▶ **Fragment dokumentu**
________________

Oscary 2016: analiza, przewidywania, typy

Dla jednych święto kina i probierz wartości, dla innych festiwal próżności i koniunkturalizmu. Tak czy inaczej, Oscary co roku są niezwykle istotnym wydarzeniem dla filmowej branży, budującym kariery i marketingowe strategie. Złote statuetki kreują gwiazdy, unieśmiertelniają reżyserów i ich dzieła. Nawet gdy się ich nie lubi, nie można zaprzeczyć, że to jedna z najbardziej prestiżowych nagród w świecie filmu. W najbliższą niedzielę, a raczej w poniedziałek nad ranem, dowiemy się, kto wpisze się do historii Oscarów, wejdzie do grona hollywoodzkich gwiazd, bądź umocni swoją pozycję w branży. Poniżej moja analiza, przewidywania i osobiste typy w najważniejszych kategoriach. Kto wygra, a kto powinien?

________________

▶ **Dane wejściowe**
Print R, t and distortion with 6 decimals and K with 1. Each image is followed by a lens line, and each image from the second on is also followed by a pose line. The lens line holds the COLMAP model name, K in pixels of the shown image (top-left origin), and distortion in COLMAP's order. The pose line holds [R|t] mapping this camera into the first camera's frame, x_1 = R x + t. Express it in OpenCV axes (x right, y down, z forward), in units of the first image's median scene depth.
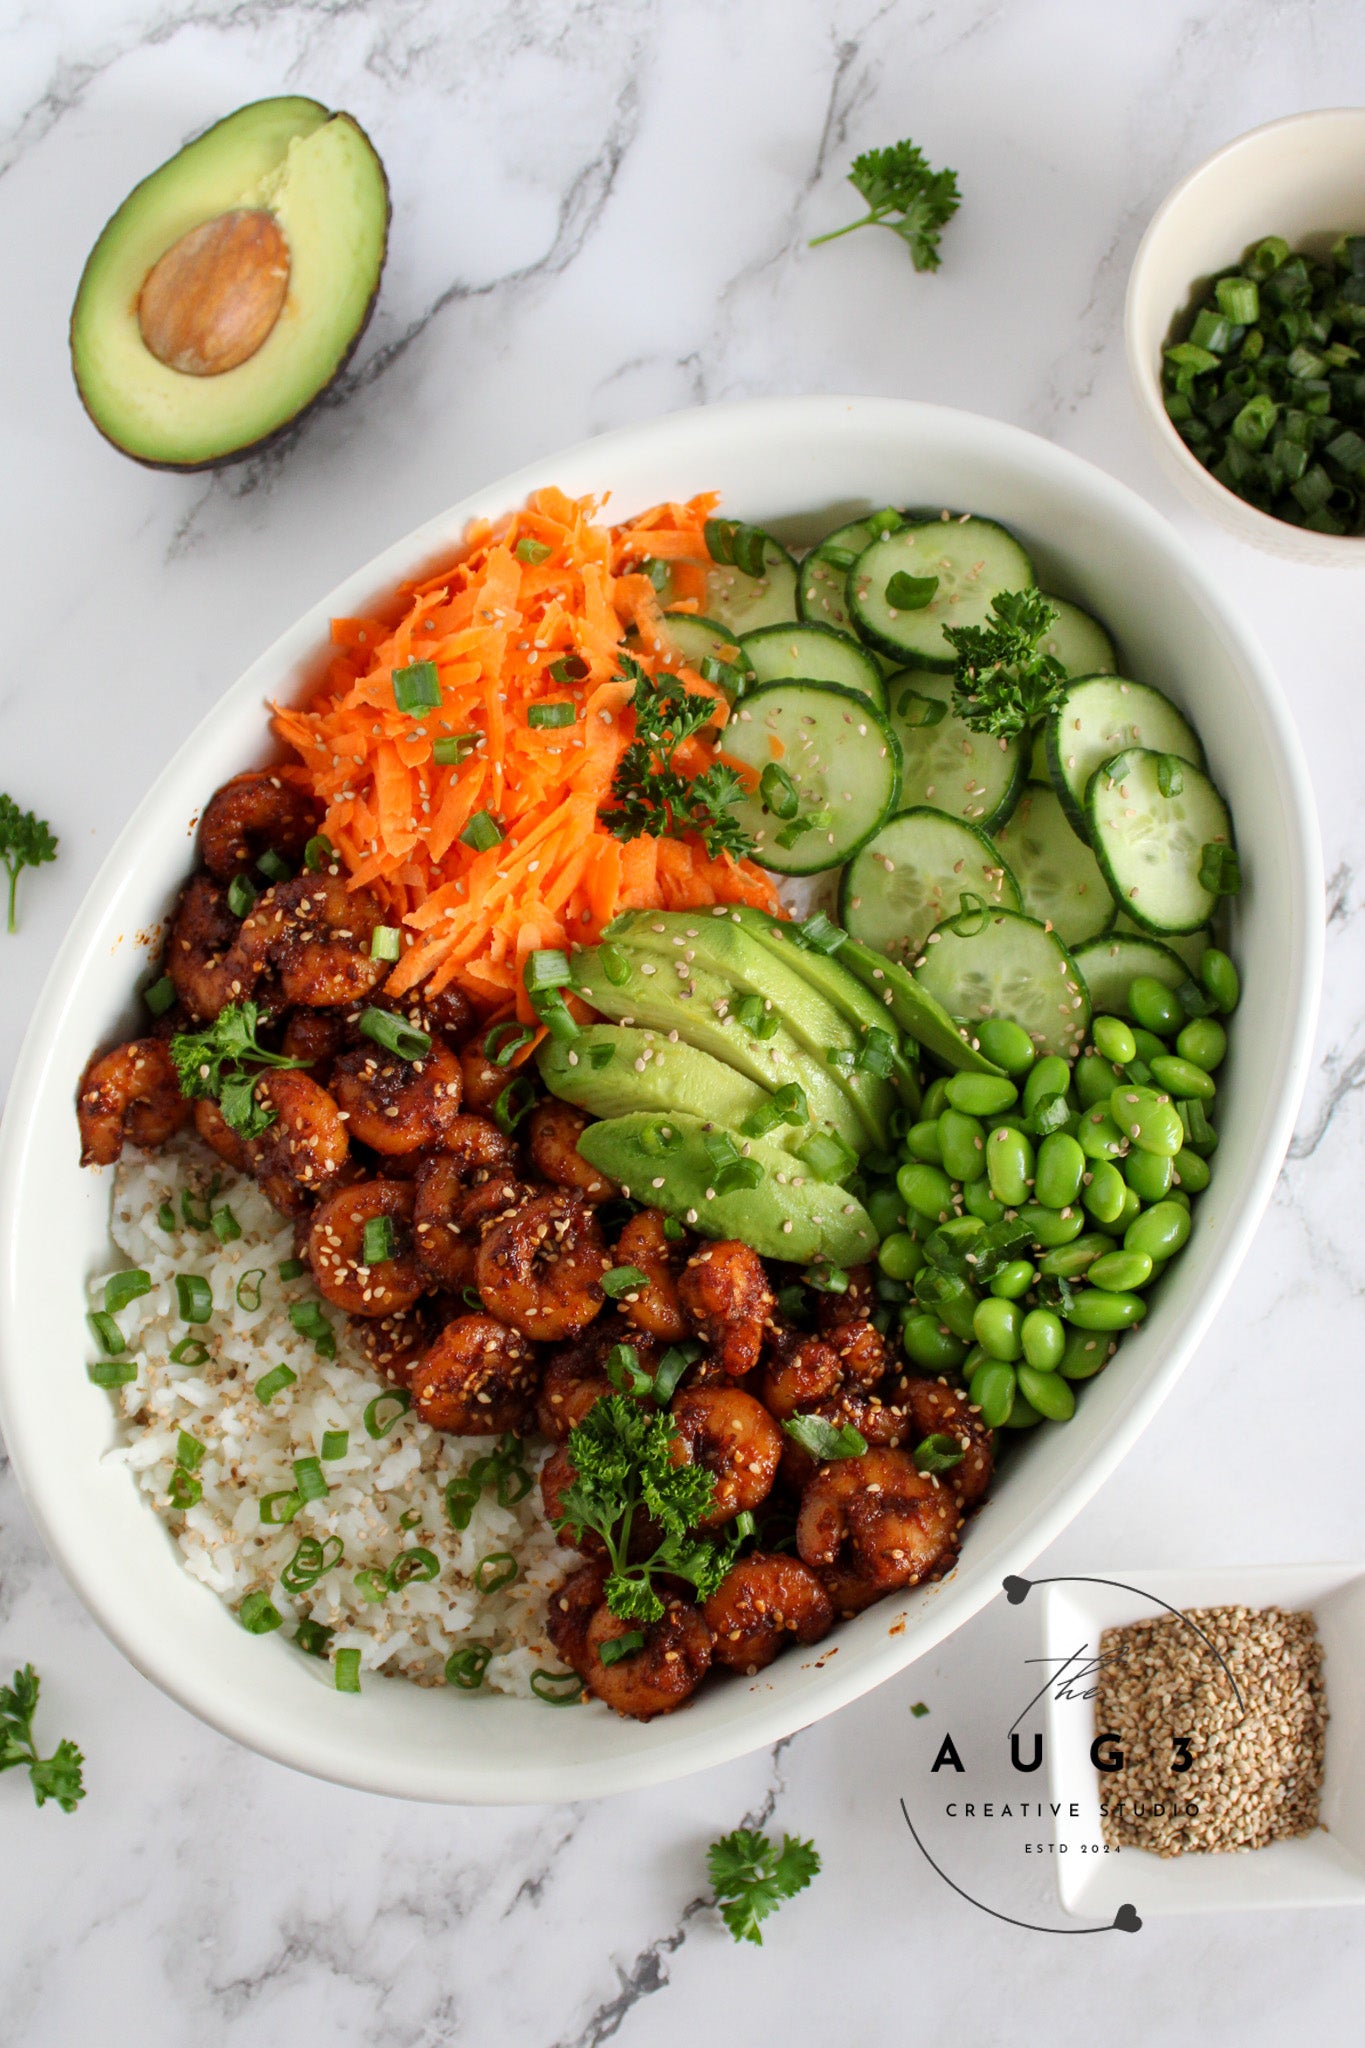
lens RADIAL K [[2381.1, 0, 688.5], [0, 2381.1, 1022.7], [0, 0, 1]] dist [-0.074032, 0.000000]
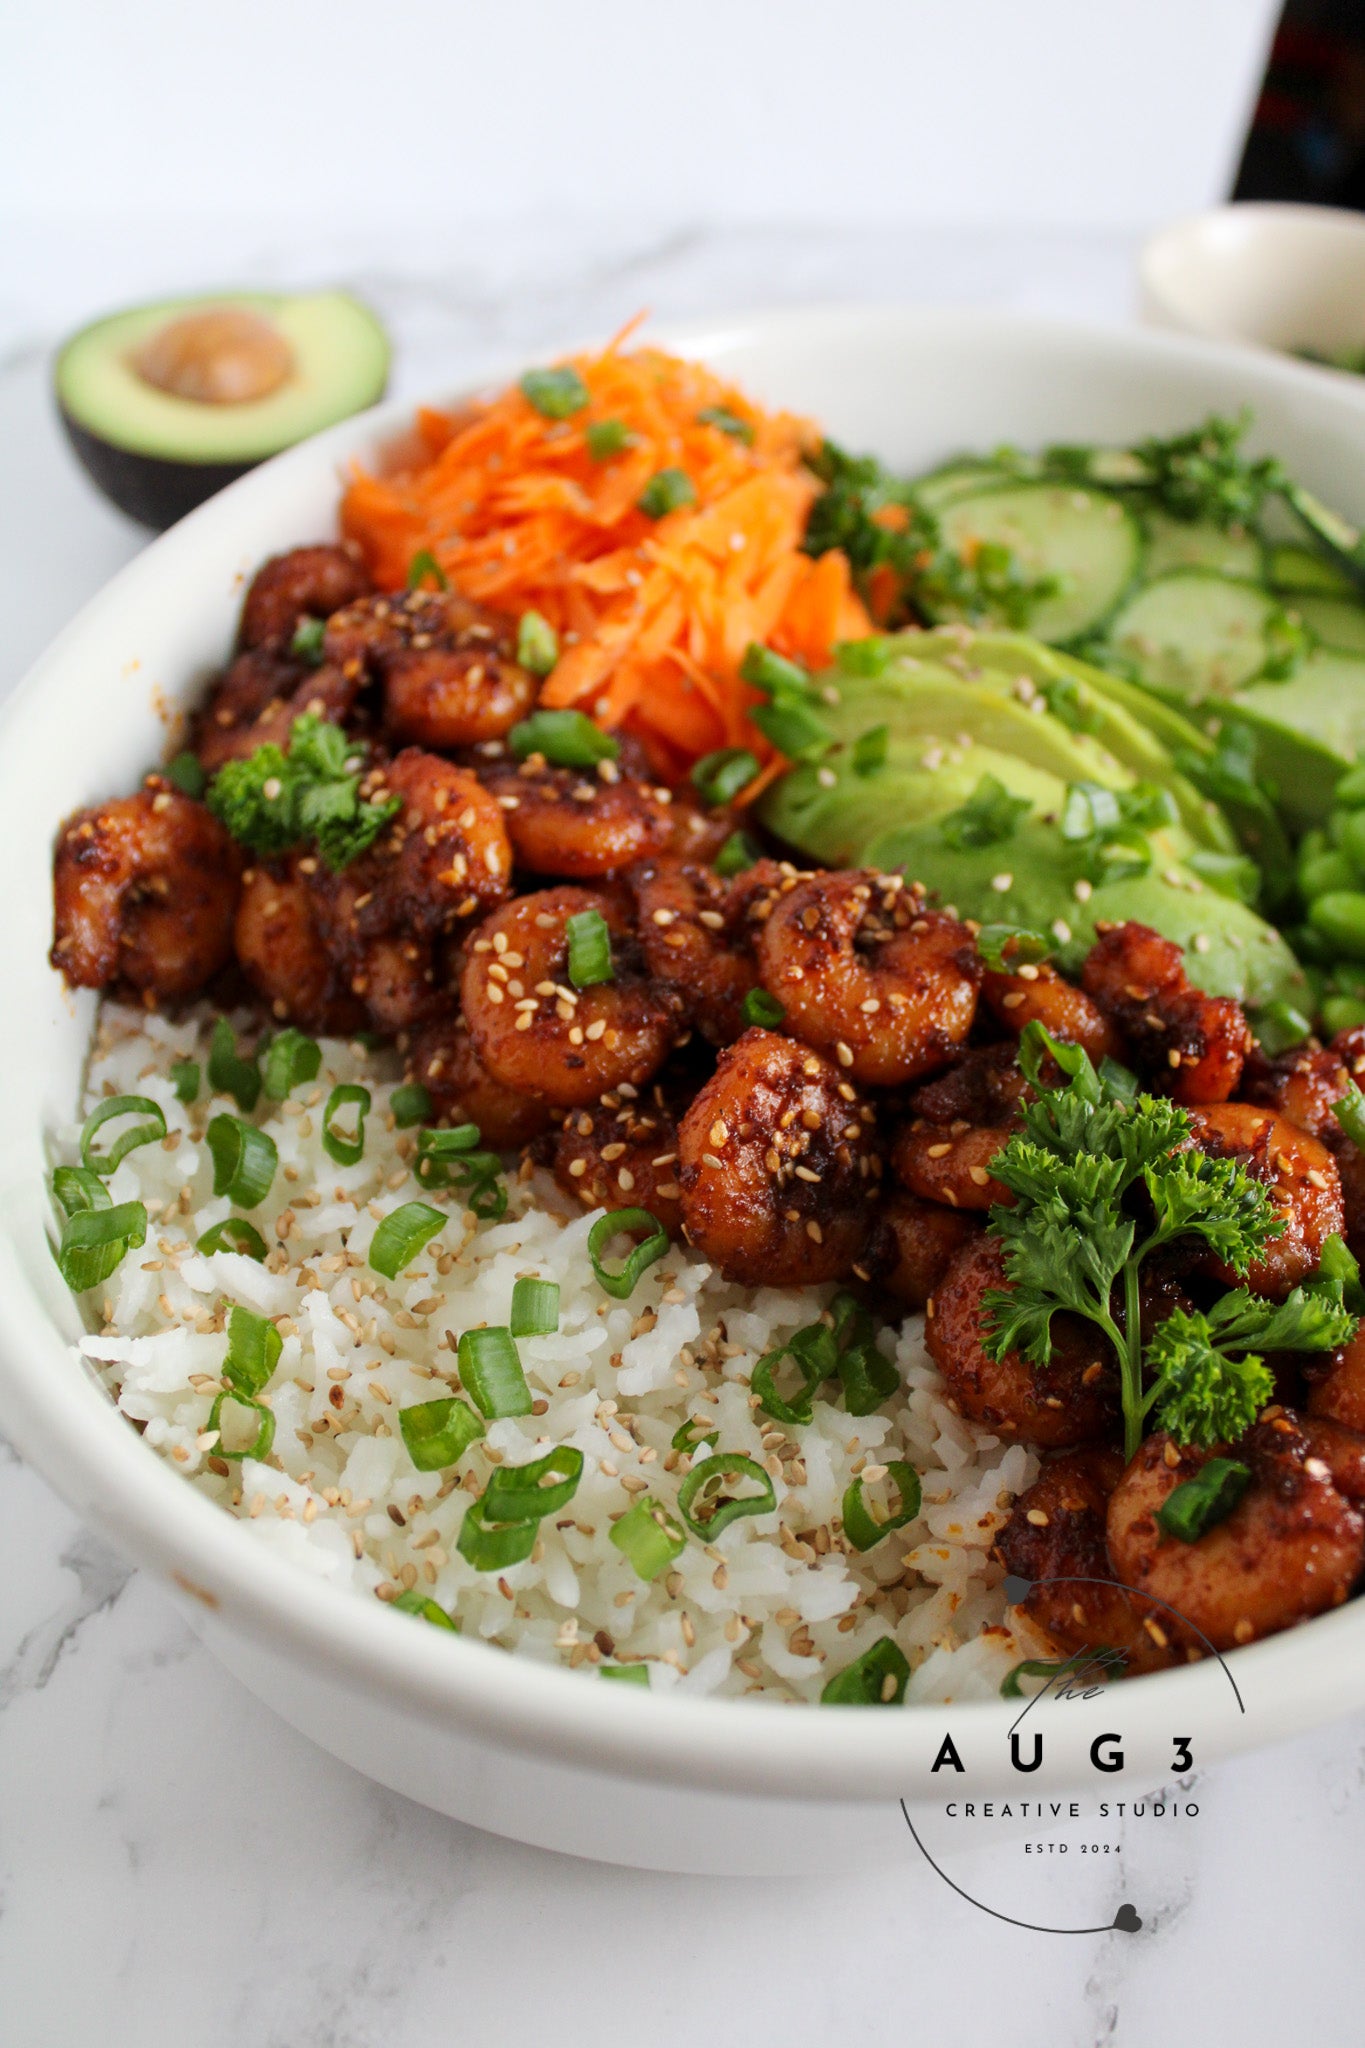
lens RADIAL K [[1883.8, 0, 721.3], [0, 1883.8, 1065.3], [0, 0, 1]] dist [-0.084422, 0.000000]
pose [[0.973554, -0.043071, 0.224361, -0.201346], [0.173864, 0.776763, -0.605318, 0.397429], [-0.148203, 0.628318, 0.763709, 0.646602]]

________________

▶ **Co zrobić**
a - Przepisz z tekstu o Oscarach 2016 fragment, który zaczyna się od słów „Dla jednych święto”, a kończy na słowach „a kto powinien?”.
b - Kiedy według tekstu o Oscarach 2016 dowiemy się, kto wpisze się do historii Oscarów?
c - Proszę dalej pisać tekst o Oscarach 2016, zaczynając zaraz po jego ostatnim zdaniu.

▶ **Odpowiedzi do zadań**
a -
Dla jednych święto kina i probierz wartości, dla innych festiwal próżności i koniunkturalizmu. Tak czy inaczej, Oscary co roku są niezwykle istotnym wydarzeniem dla filmowej branży, budującym kariery i marketingowe strategie. Złote statuetki kreują gwiazdy, unieśmiertelniają reżyserów i ich dzieła. Nawet gdy się ich nie lubi, nie można zaprzeczyć, że to jedna z najbardziej prestiżowych nagród w świecie filmu. W najbliższą niedzielę, a raczej w poniedziałek nad ranem, dowiemy się, kto wpisze się do historii Oscarów, wejdzie do grona hollywoodzkich gwiazd, bądź umocni swoją pozycję w branży. Poniżej moja analiza, przewidywania i osobiste typy w najważniejszych kategoriach. Kto wygra, a kto powinien?

b - W najbliższą niedzielę, a raczej w poniedziałek nad ranem.

c -
Scenariusz oryginalny

Zacznę od dwóch kategorii poświęconych scenariuszom. Pierwsza z nich – grupująca twórców oryginalnych historii – nie imponuje obsadą, w przeciwieństwie do drugiej. Nie może imponować, gdy wśród nominowanych znalazły się scenariusze takich przeciętnych filmów jak „Most szpiegów” i „Straight Outta Compton”. Pierwszy z nich napisali m. in. bracia Coen, niestety brakuje w nim charakterystycznego dla duetu humoru i znanej z ich filmów przewrotności. Wydaje się, że najlepsze scenariusze zostawiają dla siebie. W przypadku filmu F. Gary Graya scenariusz wydaje się być najsłabszym elementem całości – porusza zbyt wiele wątków, jakby nie wiedział wokół jakiego tematu zbudować fabułę. Na szczęście w tej kategorii znaleźli się również poważni kandydaci. Obok niezależnej i minimalistycznej „Ex Machiny” znalazły się scenariusze do „Spotlight” i „W głowie się nie mieści”. Precyzja i zrównoważenie historii opowiedzianej przez Toma McCarthy’ego powinny przynieść mu statuetkę, choć osobiście przyznałbym ją Pete’owi Docterowi, Meg LeFauve i Joshowi Cooleyowi za scenariusz do znakomitej animacji – za oryginalność, humor, pomysłowość i inteligencję.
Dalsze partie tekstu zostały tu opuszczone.